_Exercise aim_: Write out again, exactly, the lines below starting at the one with "7: (182, 80, 1.48)" and ending at the one with "46: (182, 144, 1.52)".

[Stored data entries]
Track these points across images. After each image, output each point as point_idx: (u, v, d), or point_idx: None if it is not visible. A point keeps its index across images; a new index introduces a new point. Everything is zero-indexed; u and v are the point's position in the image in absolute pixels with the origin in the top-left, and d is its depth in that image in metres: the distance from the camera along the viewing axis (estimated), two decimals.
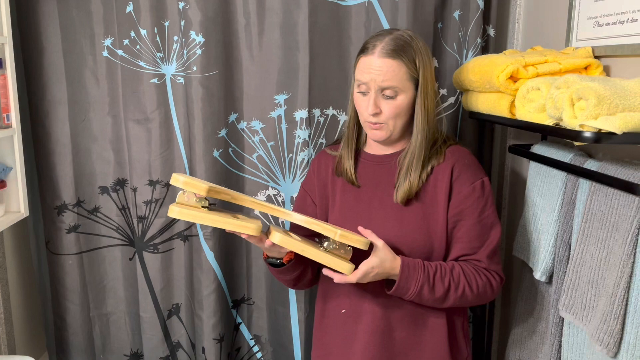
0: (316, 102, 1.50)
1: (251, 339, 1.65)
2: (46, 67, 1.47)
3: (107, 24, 1.47)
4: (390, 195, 1.17)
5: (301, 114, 1.49)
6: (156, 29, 1.46)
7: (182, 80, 1.48)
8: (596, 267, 1.04)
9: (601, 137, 0.91)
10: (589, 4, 1.21)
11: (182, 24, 1.44)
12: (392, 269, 1.07)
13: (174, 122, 1.52)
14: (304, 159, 1.52)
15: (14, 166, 1.36)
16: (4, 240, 1.48)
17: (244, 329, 1.65)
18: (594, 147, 1.19)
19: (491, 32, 1.53)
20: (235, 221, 1.07)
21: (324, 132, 1.52)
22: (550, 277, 1.22)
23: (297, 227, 1.16)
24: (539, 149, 1.29)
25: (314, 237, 1.17)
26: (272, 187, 1.55)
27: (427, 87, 1.13)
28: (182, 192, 1.08)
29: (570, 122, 0.95)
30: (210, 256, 1.54)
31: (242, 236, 1.08)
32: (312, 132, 1.51)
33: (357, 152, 1.24)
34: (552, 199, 1.20)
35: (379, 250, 1.06)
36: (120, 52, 1.48)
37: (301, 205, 1.31)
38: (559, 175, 1.18)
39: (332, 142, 1.38)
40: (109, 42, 1.48)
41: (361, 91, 1.13)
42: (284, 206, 1.55)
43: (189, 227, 1.56)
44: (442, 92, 1.53)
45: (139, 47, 1.47)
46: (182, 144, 1.52)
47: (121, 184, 1.56)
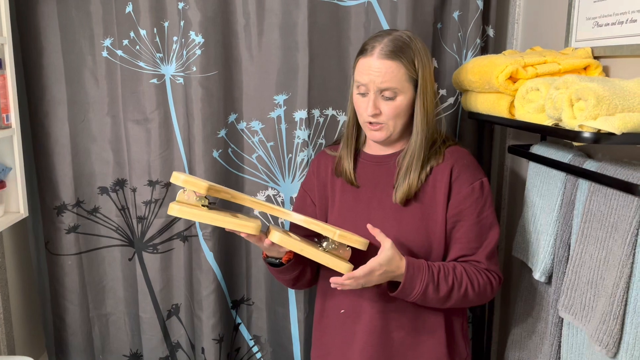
0: (316, 103, 1.50)
1: (251, 340, 1.65)
2: (46, 68, 1.47)
3: (107, 24, 1.47)
4: (389, 195, 1.17)
5: (301, 115, 1.49)
6: (156, 29, 1.46)
7: (181, 80, 1.48)
8: (595, 268, 1.04)
9: (600, 137, 0.91)
10: (588, 5, 1.21)
11: (182, 24, 1.44)
12: (398, 269, 1.06)
13: (173, 123, 1.52)
14: (303, 159, 1.52)
15: (14, 166, 1.36)
16: (4, 240, 1.48)
17: (243, 329, 1.65)
18: (593, 148, 1.19)
19: (490, 32, 1.53)
20: (234, 220, 1.07)
21: (323, 133, 1.52)
22: (549, 277, 1.22)
23: (296, 227, 1.17)
24: (538, 150, 1.29)
25: (314, 237, 1.17)
26: (272, 188, 1.55)
27: (427, 88, 1.13)
28: (182, 190, 1.08)
29: (569, 123, 0.96)
30: (209, 256, 1.54)
31: (241, 235, 1.09)
32: (312, 132, 1.51)
33: (357, 152, 1.25)
34: (552, 200, 1.20)
35: (388, 249, 1.04)
36: (119, 52, 1.48)
37: (301, 205, 1.31)
38: (559, 175, 1.18)
39: (332, 143, 1.38)
40: (108, 42, 1.48)
41: (360, 92, 1.13)
42: (283, 206, 1.55)
43: (189, 228, 1.56)
44: (442, 92, 1.53)
45: (138, 47, 1.47)
46: (182, 145, 1.52)
47: (121, 184, 1.56)
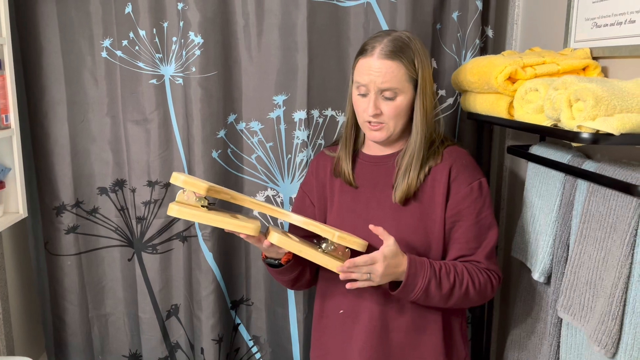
0: (315, 103, 1.50)
1: (250, 340, 1.65)
2: (45, 68, 1.47)
3: (106, 24, 1.47)
4: (388, 195, 1.17)
5: (300, 115, 1.49)
6: (155, 29, 1.46)
7: (181, 81, 1.48)
8: (594, 268, 1.04)
9: (599, 138, 0.91)
10: (587, 5, 1.21)
11: (181, 24, 1.44)
12: (400, 265, 1.05)
13: (172, 123, 1.52)
14: (302, 160, 1.52)
15: (13, 167, 1.36)
16: (3, 241, 1.48)
17: (242, 329, 1.65)
18: (592, 148, 1.19)
19: (490, 33, 1.53)
20: (234, 221, 1.07)
21: (322, 133, 1.52)
22: (548, 277, 1.22)
23: (296, 228, 1.17)
24: (537, 150, 1.29)
25: (313, 238, 1.17)
26: (271, 188, 1.55)
27: (426, 88, 1.13)
28: (182, 191, 1.08)
29: (568, 123, 0.96)
30: (209, 257, 1.54)
31: (240, 236, 1.09)
32: (311, 132, 1.51)
33: (355, 153, 1.25)
34: (551, 200, 1.20)
35: (391, 244, 1.04)
36: (119, 52, 1.48)
37: (300, 206, 1.31)
38: (557, 176, 1.19)
39: (331, 143, 1.38)
40: (107, 42, 1.48)
41: (361, 93, 1.13)
42: (282, 207, 1.55)
43: (188, 228, 1.56)
44: (441, 93, 1.53)
45: (137, 47, 1.47)
46: (181, 145, 1.52)
47: (120, 184, 1.56)
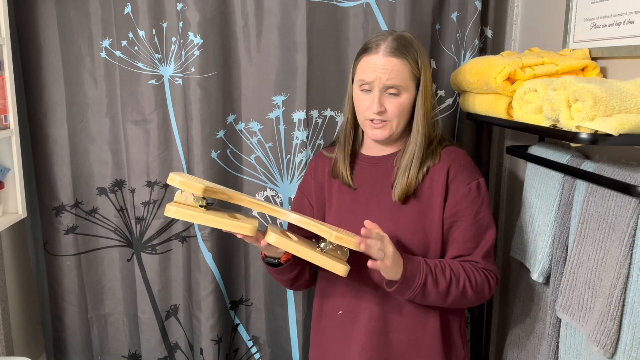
0: (314, 103, 1.50)
1: (249, 340, 1.65)
2: (44, 68, 1.47)
3: (105, 25, 1.47)
4: (387, 196, 1.17)
5: (299, 115, 1.49)
6: (154, 30, 1.46)
7: (180, 81, 1.48)
8: (593, 268, 1.04)
9: (597, 138, 0.91)
10: (585, 6, 1.22)
11: (181, 25, 1.44)
12: (399, 260, 1.05)
13: (172, 123, 1.52)
14: (302, 160, 1.52)
15: (12, 167, 1.36)
16: (2, 241, 1.48)
17: (242, 330, 1.65)
18: (591, 149, 1.20)
19: (489, 33, 1.53)
20: (231, 221, 1.07)
21: (322, 133, 1.52)
22: (547, 278, 1.22)
23: (296, 228, 1.16)
24: (536, 150, 1.29)
25: (313, 237, 1.17)
26: (270, 189, 1.55)
27: (427, 87, 1.14)
28: (180, 191, 1.08)
29: (566, 124, 0.96)
30: (208, 257, 1.54)
31: (238, 236, 1.08)
32: (310, 133, 1.51)
33: (353, 154, 1.24)
34: (550, 200, 1.20)
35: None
36: (118, 53, 1.48)
37: (298, 207, 1.31)
38: (556, 176, 1.19)
39: (329, 144, 1.38)
40: (107, 43, 1.48)
41: (364, 90, 1.14)
42: (282, 207, 1.55)
43: (187, 228, 1.56)
44: (440, 93, 1.53)
45: (137, 48, 1.47)
46: (180, 145, 1.52)
47: (119, 185, 1.56)
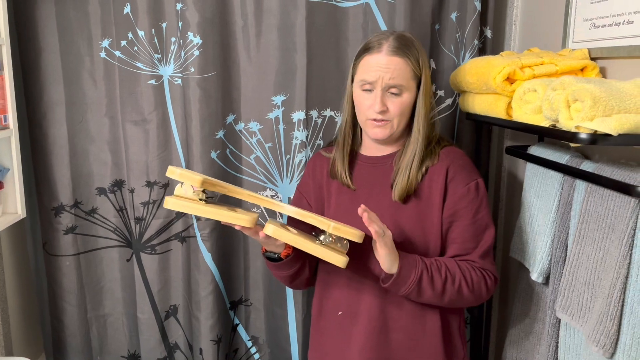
0: (314, 104, 1.50)
1: (249, 340, 1.65)
2: (44, 69, 1.47)
3: (105, 25, 1.47)
4: (386, 196, 1.17)
5: (299, 115, 1.49)
6: (154, 30, 1.46)
7: (179, 81, 1.48)
8: (592, 268, 1.04)
9: (597, 138, 0.91)
10: (585, 6, 1.22)
11: (180, 25, 1.44)
12: (395, 253, 1.06)
13: (171, 124, 1.52)
14: (301, 160, 1.52)
15: (11, 167, 1.36)
16: (1, 241, 1.48)
17: (241, 330, 1.65)
18: (591, 149, 1.20)
19: (488, 33, 1.54)
20: (228, 213, 1.07)
21: (321, 134, 1.52)
22: (547, 278, 1.22)
23: (296, 223, 1.16)
24: (535, 151, 1.29)
25: (312, 231, 1.16)
26: (270, 189, 1.55)
27: (428, 87, 1.15)
28: (180, 184, 1.09)
29: (566, 124, 0.96)
30: (207, 257, 1.53)
31: (236, 227, 1.08)
32: (310, 133, 1.51)
33: (352, 154, 1.24)
34: (549, 200, 1.20)
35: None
36: (117, 53, 1.48)
37: (297, 207, 1.31)
38: (556, 176, 1.19)
39: (327, 144, 1.38)
40: (106, 43, 1.48)
41: (366, 89, 1.14)
42: (280, 201, 1.55)
43: (187, 229, 1.56)
44: (440, 93, 1.53)
45: (136, 48, 1.47)
46: (180, 145, 1.52)
47: (119, 185, 1.56)
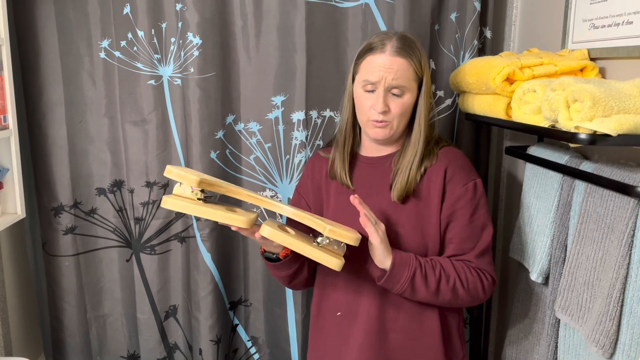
0: (313, 104, 1.50)
1: (248, 341, 1.65)
2: (43, 69, 1.47)
3: (104, 25, 1.47)
4: (385, 196, 1.17)
5: (298, 116, 1.49)
6: (153, 30, 1.46)
7: (179, 81, 1.48)
8: (592, 269, 1.04)
9: (596, 138, 0.91)
10: (584, 7, 1.22)
11: (180, 25, 1.44)
12: (389, 249, 1.07)
13: (171, 124, 1.52)
14: (301, 161, 1.52)
15: (11, 167, 1.36)
16: (1, 241, 1.48)
17: (241, 330, 1.65)
18: (590, 149, 1.20)
19: (488, 34, 1.54)
20: (225, 213, 1.06)
21: (321, 134, 1.52)
22: (546, 278, 1.22)
23: (296, 223, 1.16)
24: (535, 151, 1.29)
25: (312, 233, 1.16)
26: (269, 189, 1.55)
27: (428, 88, 1.15)
28: (178, 184, 1.09)
29: (565, 124, 0.96)
30: (207, 258, 1.53)
31: (233, 228, 1.08)
32: (309, 133, 1.51)
33: (351, 154, 1.24)
34: (548, 201, 1.20)
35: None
36: (117, 53, 1.48)
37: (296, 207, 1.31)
38: (555, 176, 1.19)
39: (326, 145, 1.38)
40: (106, 43, 1.48)
41: (368, 90, 1.13)
42: (278, 201, 1.55)
43: (186, 229, 1.56)
44: (439, 94, 1.53)
45: (136, 48, 1.47)
46: (179, 146, 1.52)
47: (118, 185, 1.56)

_Exercise answer_:
7: (182, 80, 1.48)
8: (596, 267, 1.04)
9: (601, 137, 0.91)
10: (589, 4, 1.21)
11: (182, 24, 1.44)
12: (392, 269, 1.07)
13: (174, 122, 1.52)
14: (304, 159, 1.52)
15: (14, 166, 1.36)
16: (4, 240, 1.48)
17: (244, 329, 1.65)
18: (594, 147, 1.19)
19: (491, 32, 1.53)
20: (235, 221, 1.07)
21: (324, 132, 1.52)
22: (550, 277, 1.22)
23: (297, 227, 1.16)
24: (539, 149, 1.29)
25: (314, 237, 1.17)
26: (272, 187, 1.55)
27: (427, 87, 1.13)
28: (182, 192, 1.08)
29: (570, 122, 0.95)
30: (210, 256, 1.54)
31: (242, 236, 1.08)
32: (312, 132, 1.51)
33: (357, 152, 1.24)
34: (552, 199, 1.20)
35: (379, 250, 1.06)
36: (120, 52, 1.48)
37: (301, 205, 1.31)
38: (559, 175, 1.18)
39: (332, 142, 1.38)
40: (109, 42, 1.48)
41: (361, 91, 1.13)
42: (284, 206, 1.55)
43: (189, 227, 1.56)
44: (442, 92, 1.53)
45: (139, 47, 1.47)
46: (182, 144, 1.52)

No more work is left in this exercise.